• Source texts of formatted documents
>>>>>
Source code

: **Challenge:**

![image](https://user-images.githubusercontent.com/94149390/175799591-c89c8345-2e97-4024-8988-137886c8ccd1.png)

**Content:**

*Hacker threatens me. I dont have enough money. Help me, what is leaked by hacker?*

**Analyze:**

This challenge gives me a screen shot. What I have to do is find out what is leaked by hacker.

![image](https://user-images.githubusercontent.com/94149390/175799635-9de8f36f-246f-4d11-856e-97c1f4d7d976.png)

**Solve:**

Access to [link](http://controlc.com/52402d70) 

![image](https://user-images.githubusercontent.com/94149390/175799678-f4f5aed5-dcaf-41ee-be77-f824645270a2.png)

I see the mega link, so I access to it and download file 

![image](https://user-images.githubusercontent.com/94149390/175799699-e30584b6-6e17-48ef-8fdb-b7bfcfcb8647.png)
<<<<<
• PROBLEM DESCRIPTION
The entries above must be retyped exactly, down to the last character.

• YOUR RESPONSE
Source code

: **Challenge:**

![image](https://user-images.githubusercontent.com/94149390/175799591-c89c8345-2e97-4024-8988-137886c8ccd1.png)

**Content:**

*Hacker threatens me. I dont have enough money. Help me, what is leaked by hacker?*

**Analyze:**

This challenge gives me a screen shot. What I have to do is find out what is leaked by hacker.

![image](https://user-images.githubusercontent.com/94149390/175799635-9de8f36f-246f-4d11-856e-97c1f4d7d976.png)

**Solve:**

Access to [link](http://controlc.com/52402d70) 

![image](https://user-images.githubusercontent.com/94149390/175799678-f4f5aed5-dcaf-41ee-be77-f824645270a2.png)

I see the mega link, so I access to it and download file 

![image](https://user-images.githubusercontent.com/94149390/175799699-e30584b6-6e17-48ef-8fdb-b7bfcfcb8647.png)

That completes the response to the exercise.